If you pray and love, that is where a man’s happiness lies.
Prayer is nothing else but union with God. In this intimate union, God and the soul are fused together like two bits of wax that no one can every pull apart. This union of god with a tiny creature is a lovely thing. It is a happiness beyond understanding.My little children, your hearts, are small but prayer stretches them and makes them capable of loving God.
Through prayer we receive a foretaste of heaven and something of paradise comes down upon us.
Prayer never leaves us without sweetness. It is honey that flows into the souls and makes all things sweet.When we pray properly, sorrows disappear like snow before the sun. Some men immerse themselves as deeply in prayer as fish in water, because they give themselves totally to God. O, how I love these noble souls! How unlike them we are! How often we come to church with no idea of what to do or what to ask for. And yet, whenever we go to any human being, we know well enough why we go.
And still worse, there are some who seem to speak to the good God like this: “I will only say a couple of things to You and then I will be rid of You.”
I often think that when we come to adore the Lord, we would receive everything we ask for, if we would ask with living faith and with a pure heart.Prayer is the inner bath of love into which the soul plunges itself.”

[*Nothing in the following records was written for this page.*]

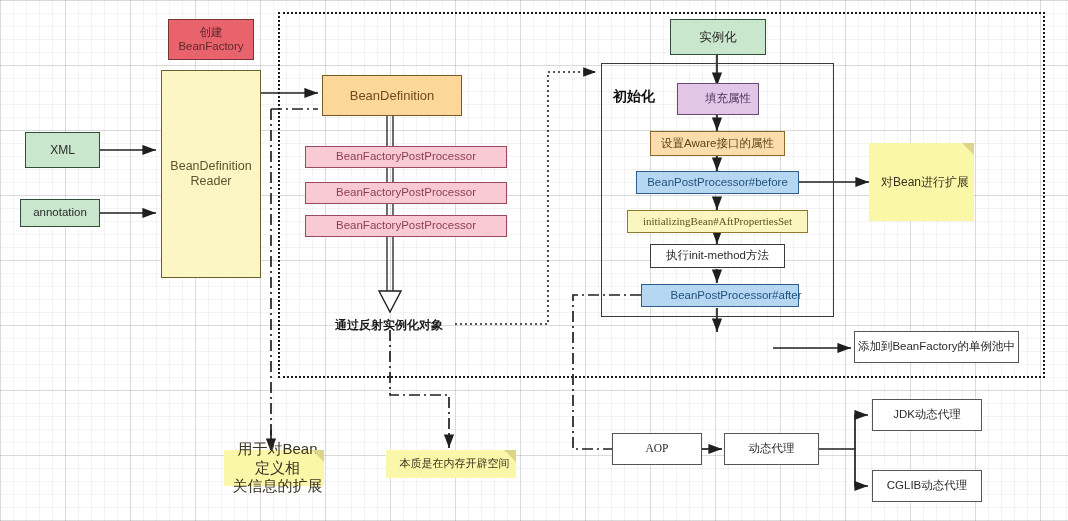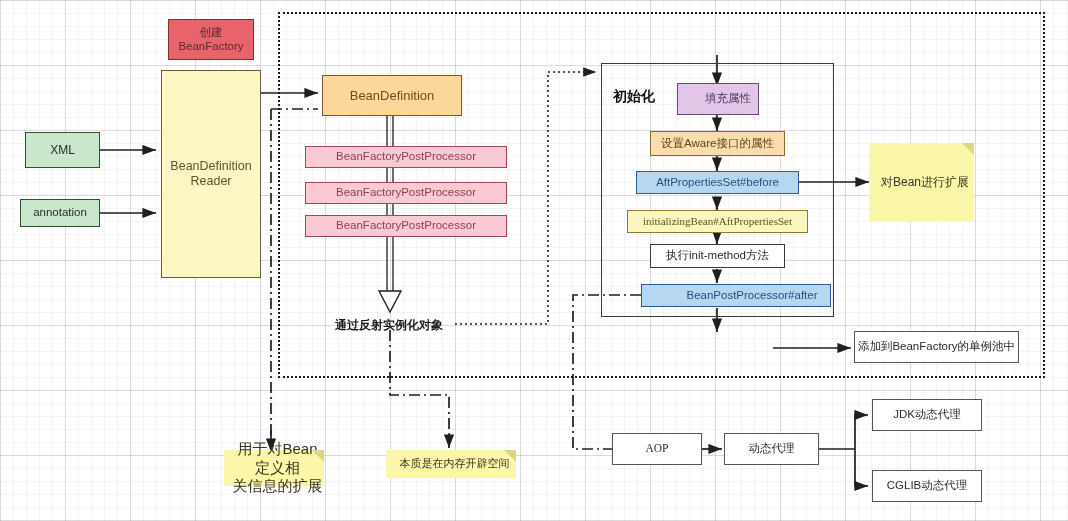--- a/index.html
+++ b/index.html
@@ -147,32 +147,33 @@
 Reader</div>
 
   <div class="node n-orange" style="left:322px;top:75px;width:140px;height:41px;font-size:13px;">BeanDefinition</div>
 
   <div class="node n-pink" style="left:305px;top:146px;width:202px;height:22px;font-size:11.5px;">BeanFactoryPostProcessor</div>
   <div class="node n-pink" style="left:305px;top:182px;width:202px;height:22px;font-size:11.5px;">BeanFactoryPostProcessor</div>
   <div class="node n-pink" style="left:305px;top:215px;width:202px;height:22px;font-size:11.5px;">BeanFactoryPostProcessor</div>
 
   <div class="plainlabel" style="left:335px;top:317px;font-size:12px;">通过反射实例化对象</div>
 
+  <div class="node n-green" style="left:670px;top:19px;width:96px;height:36px;font-size:12.5px;">实例化</div>
 
   <div class="node n-purple" style="left:677px;top:83px;width:82px;height:32px;font-size:11.5px;">填充属性</div>
 
   <div class="node n-orange2" style="left:650px;top:131px;width:135px;height:25px;font-size:11.5px;">设置Aware接口的属性</div>
 
-  <div class="node n-blue" style="left:636px;top:171px;width:163px;height:23px;font-size:11.5px;">AftPropertiesSet#before</div>
+  <div class="node n-blue" style="left:636px;top:171px;width:163px;height:23px;font-size:11.5px;">BeanPostProcessor#before</div>
 
   <div class="node n-paleyellow" style="left:627px;top:210px;width:181px;height:23px;font-size:11px;">initializingBean#AftPropertiesSet</div>
 
   <div class="node n-white" style="left:650px;top:244px;width:135px;height:24px;font-size:11.5px;">执行init-method方法</div>
 
-  <div class="node n-blue" style="left:641px;top:284px;width:190px;height:23px;font-size:11.5px;padding-left:32px;">BeanPostProcessor#after</div>
+  <div class="node n-blue" style="left:641px;top:284px;width:158px;height:23px;font-size:11.5px;padding-left:32px;">BeanPostProcessor#after</div>
 
 
   <div class="node n-white2" style="left:854px;top:331px;width:165px;height:32px;font-size:11.5px;">添加到BeanFactory的单例池中</div>
 
   <div class="node n-white2" style="left:612px;top:433px;width:90px;height:32px;font-size:11.5px;font-family:Liberation Serif, serif;">AOP</div>
 
   <div class="node n-white2" style="left:724px;top:433px;width:95px;height:32px;font-size:11.5px;">动态代理</div>
 
   <div class="node n-white2" style="left:872px;top:399px;width:110px;height:32px;font-size:11.5px;">JDK动态代理</div>
 

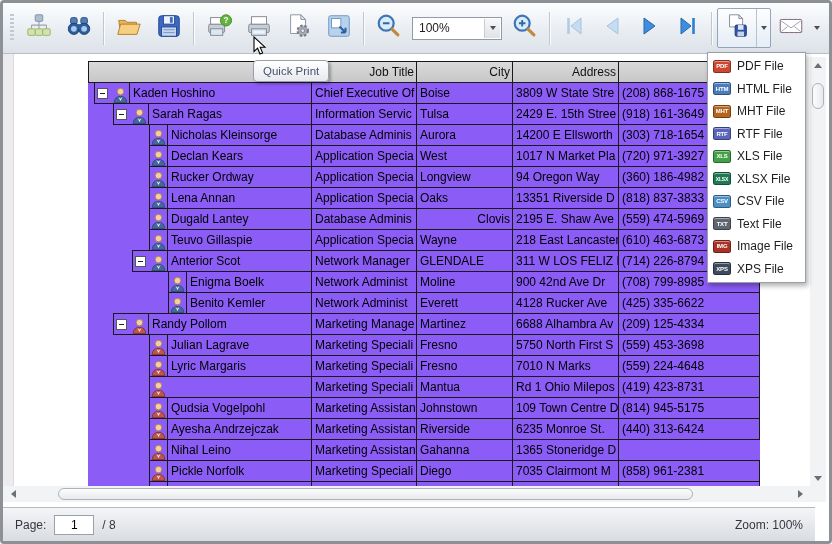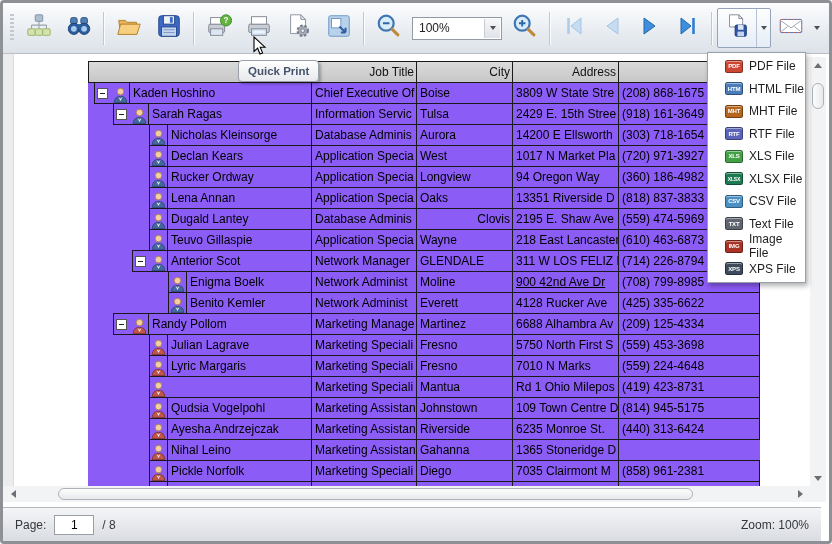--- a/index.html
+++ b/index.html
@@ -32,42 +32,42 @@
   .sp{display:inline-block;height:100%;flex:none;}
   .nodebox{display:flex;align-items:center;border-left:1px solid #1a1a1a;height:100%;flex:1;min-width:0;}
   .expslot{width:17px;flex:none;display:flex;align-items:center;justify-content:flex-start;padding-left:2px;box-sizing:border-box;}
   .exp{width:11px;height:11px;border:1px solid #555;background:#fff;position:relative;box-sizing:border-box;}
   .exp::after{content:"";position:absolute;left:2px;right:2px;top:4px;height:1px;background:#222;}
   .picon{width:17px;flex:none;display:flex;align-items:flex-end;justify-content:center;height:100%;padding-bottom:1px;box-sizing:border-box;}
   .ntext{flex:1;min-width:0;border-left:1px solid #1a1a1a;padding:3px 2px 0 3px;font-size:12px;white-space:nowrap;overflow:hidden;height:100%;box-sizing:border-box;}
   .rline{position:absolute;right:0;bottom:0;height:1px;background:#1a1a1a;}
 
   
-  .tooltip{position:absolute;left:235px;top:57px;z-index:45;background:linear-gradient(#ffffff,#e7e9ed);border:1px solid #9aa0a8;border-radius:4px;box-shadow:2px 2px 3px rgba(0,0,0,.28);padding:4px 9px;font-size:11.5px;font-weight:bold;color:#46536b;white-space:nowrap;}
+  .tooltip{position:absolute;left:250px;top:57px;z-index:45;background:linear-gradient(#ffffff,#e7e9ed);border:1px solid #9aa0a8;border-radius:4px;box-shadow:2px 2px 3px rgba(0,0,0,.28);padding:4px 9px;font-size:11.5px;font-weight:normal;color:#46536b;white-space:nowrap;}
   .cursor{position:absolute;left:250px;top:33px;z-index:60;}
 
   
   .menu{position:absolute;left:704px;top:49px;width:99px;z-index:40;background:#fff;border:1px solid #98a0aa;box-shadow:2px 3px 5px rgba(0,0,0,.3);padding:2px 0;box-sizing:border-box;}
-  .mitem{height:22.5px;display:flex;align-items:center;padding-left:17px;font-size:12px;color:#1e1e1e;cursor:default;}
+  .mitem{height:22.5px;display:flex;align-items:center;padding-left:5px;font-size:12px;color:#1e1e1e;cursor:default;}
   .badge{width:18px;height:13px;flex:none;border-radius:2.5px;margin-right:6px;display:flex;align-items:center;justify-content:center;color:#fff;font-size:6px;font-weight:bold;letter-spacing:-.2px;border:1px solid rgba(0,0,0,.35);box-shadow:inset 0 1px 0 rgba(255,255,255,.45);box-sizing:border-box;}
 
   
   .vscroll{position:absolute;right:3px;top:54px;width:16px;height:429px;background:#f2f3f5;z-index:6;}
   .hscroll{position:absolute;left:0;top:483px;width:807px;height:16px;background:#f2f3f5;z-index:6;}
   .corner{position:absolute;right:3px;top:483px;width:16px;height:16px;background:#f2f3f5;z-index:6;}
   .sarrow{position:absolute;display:flex;align-items:center;justify-content:center;width:16px;height:16px;}
   .tri-up{width:0;height:0;border-left:4px solid transparent;border-right:4px solid transparent;border-bottom:5px solid #6b7077;}
   .tri-down{width:0;height:0;border-left:4px solid transparent;border-right:4px solid transparent;border-top:5px solid #6b7077;}
   .tri-left{width:0;height:0;border-top:4px solid transparent;border-bottom:4px solid transparent;border-right:5px solid #6b7077;}
   .tri-right{width:0;height:0;border-top:4px solid transparent;border-bottom:4px solid transparent;border-left:5px solid #6b7077;}
   .vthumb{position:absolute;left:2px;right:2px;top:26px;height:24px;background:linear-gradient(90deg,#fdfdfd,#e7e9ec);border:1px solid #aeb3bb;border-radius:8px;}
   .hthumb{position:absolute;top:2px;bottom:2px;left:55px;width:633px;background:linear-gradient(#fdfdfd,#e7e9ec);border:1px solid #aeb3bb;border-radius:8px;}
 
   
-  .statusbar{position:absolute;left:0;right:8px;bottom:0;height:33px;background:linear-gradient(#f4f5f7,#d9dce1);border-top:1px solid #b4b8bf;display:flex;align-items:center;padding:0 12px;font-size:12px;color:#33373d;z-index:5;}
+  .statusbar{position:absolute;left:0;right:14px;bottom:0;height:33px;background:linear-gradient(#f4f5f7,#d9dce1);border-top:1px solid #b4b8bf;display:flex;align-items:center;padding:0 12px;font-size:12px;color:#33373d;z-index:5;}
   .pageinput{width:38px;height:18px;border:1px solid #9aa0a8;text-align:center;font-size:12px;font-family:"Liberation Sans",sans-serif;margin:0 8px;padding:0;}
   .zoomtext{margin-left:auto;}
 </style>
 </head>
 <body>
 
 <div class="window">
 
   <div class="toolbar">
     <div class="grip"></div>
@@ -441,21 +441,21 @@
                   <circle cx="7.5" cy="4.6" r="3.3" fill="#f4cfa0" stroke="#a87c4e" stroke-width="0.9"></circle>
                   <path d="M1.2 15.6 Q1.6 9.4 7.5 9.4 Q13.4 9.4 13.8 15.6 Z" fill="#44679f" stroke="#2c4a78" stroke-width="0.9"></path>
                   <path d="M5.4 9.7 L7.5 11.8 L9.6 9.7 L7.5 13.9 Z" fill="#f6f7f9"></path>
                 </svg>
               </span>
               <span class="ntext">Enigma Boelk</span>
             </span>
           </div>
           <div class="cell" style="width: 105px;">Network Administ</div>
           <div class="cell" style="width: 96px;">Moline</div>
-          <div class="cell" style="width: 106px; text-decoration: underline;">900 42nd Ave Dr</div>
+          <div class="cell" style="width: 106px;">900 42nd Ave Dr</div>
           <div class="cell" style="width: 141px;">(708) 799-8985</div>
           <div class="rline" style="left: 80px;"></div>
         </div>
         <div class="trow">
           <div class="cell cname">
             <span class="sp" style="width: 80px;"></span>
             <span class="nodebox">
               <span class="picon">
                 <svg width="15" height="16" viewBox="0 0 15 16">
                   <circle cx="7.5" cy="4.6" r="3.3" fill="#f4cfa0" stroke="#a87c4e" stroke-width="0.9"></circle>

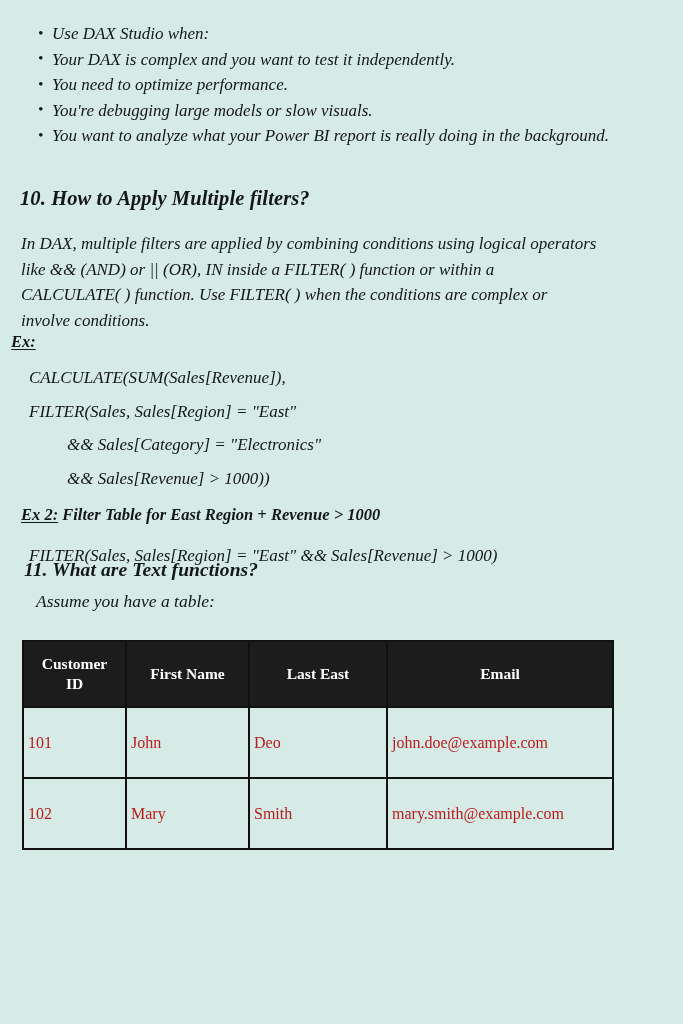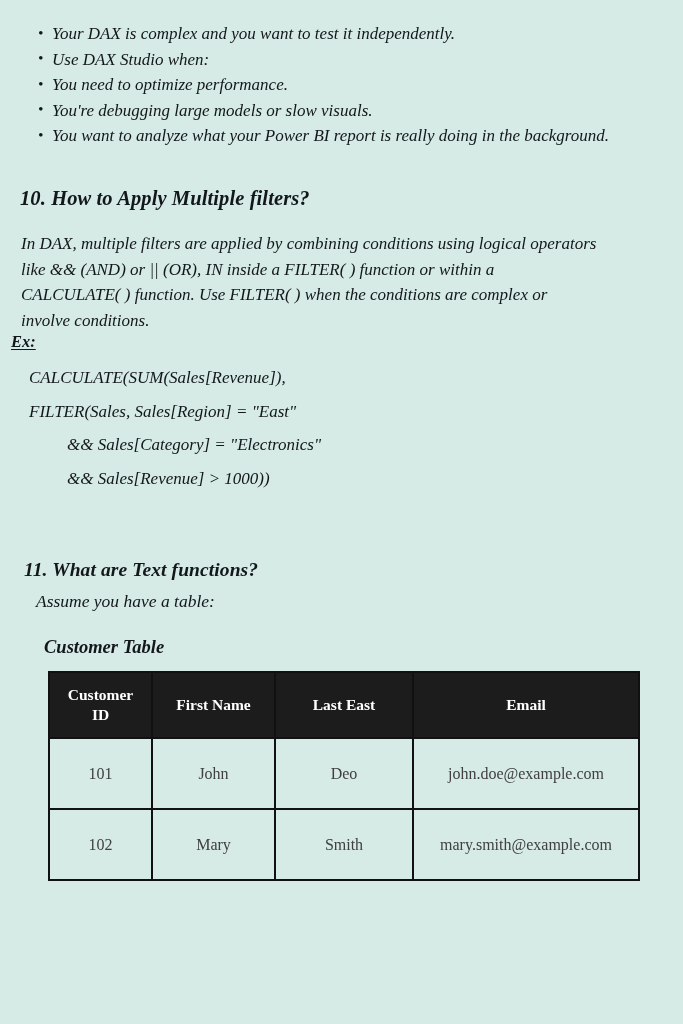--- a/index.html
+++ b/index.html
@@ -148,26 +148,25 @@
     top: 618px;
     font-weight: bold;
     font-style: italic;
     font-size: 18.5px;
   }
 
   
   .cust-table {
     position: absolute;
     left: 22px;
-    top: 671px;
+    top: 640px;
     width: 590px;
     border-collapse: collapse;
     table-layout: fixed;
     border: 2.5px solid #111;
-    margin-left: 26px;
   }
   .cust-table col.c0 { width: 103px; }
   .cust-table col.c1 { width: 123px; }
   .cust-table col.c2 { width: 138px; }
   .cust-table col.c3 { width: 226px; }
 
   .cust-table th {
     background: #1c1c1c;
     color: #ffffff;
     font-weight: bold;
@@ -178,42 +177,41 @@
     border-bottom: 2.5px solid #111;
     text-align: center;
     vertical-align: middle;
     padding: 0 4px;
     box-sizing: border-box;
   }
   .cust-table th:last-child { border-right: none; }
 
   .cust-table td {
     background: #d6eae6;
-    color: #404040;
+    color: #b91c1c;
     font-size: 16px;
     height: 71px;
     border-right: 2.5px solid #111;
     border-bottom: 2.5px solid #111;
-    text-align: center;
     vertical-align: middle;
     padding: 0 4px;
     box-sizing: border-box;
   }
   .cust-table td:last-child { border-right: none; }
   .cust-table tr:last-child td { border-bottom: none; }
 </style>
 </head>
 <body>
 
 <div class="page">
 
   <section class="when-block">
     <ul class="bullets">
+      <li>Use DAX Studio when:</li>
       <li>Your DAX is complex and you want to test it independently.</li>
-      <li>Use DAX Studio when:</li>
       <li>You need to optimize performance.</li>
       <li>You're debugging large models or slow visuals.</li>
       <li>You want to analyze what your Power BI report is really doing in the background.</li>
     </ul>
   </section>
 
   <h2 class="h2 q10-head">10. How to Apply Multiple filters?</h2>
 
   <div class="q10-para">
     <p class="body-it">In DAX, multiple filters are applied by combining conditions using logical operators</p>
@@ -224,20 +222,24 @@
 
   <span class="ex-label">Ex: </span>
 
   <div class="q10-code">
     <p class="code-line">CALCULATE(SUM(Sales[Revenue]),</p>
     <p class="code-line">FILTER(Sales, Sales[Region] = "East"</p>
     <p class="code-line ind1">&amp;&amp; Sales[Category] = "Electronics"</p>
     <p class="code-line ind1">&amp;&amp; Sales[Revenue] &gt; 1000))</p>
   </div>
 
+  <div class="ex2-block">
+    <p class="ex2-title"><span class="u">Ex 2:</span><span> Filter Table for East Region + Revenue &gt; 1000</span></p>
+    <p class="code-line">FILTER(Sales, Sales[Region] = "East" &amp;&amp; Sales[Revenue] &gt; 1000)</p>
+  </div>
 
   <h2 class="h2 q11-head">11. What are Text functions?</h2>
   <p class="body-it q11-assume">Assume you have a table:</p>
   <p class="q11-table-title">Customer Table</p>
 
   <table class="cust-table">
     <colgroup>
       <col class="c0">
         <col class="c1">
         <col class="c2">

– from the catechetical instructions by Saint John Vianney
St John Marie Baptiste Vianney, the poor boy from Dardilly, ordained a priest “through compassion” and in charge of an isolated parish, the one who prepared himself to die every day: because of the strange logic of God who chooses the little to depose the mighty, it was this man who became a teacher and model even for the Popes who sit on the Chair of Peter, who are inspired by him and hold him up for emulation to the entire Church. We must make ourselves ‘little’ in prayer, in total self-giving to God!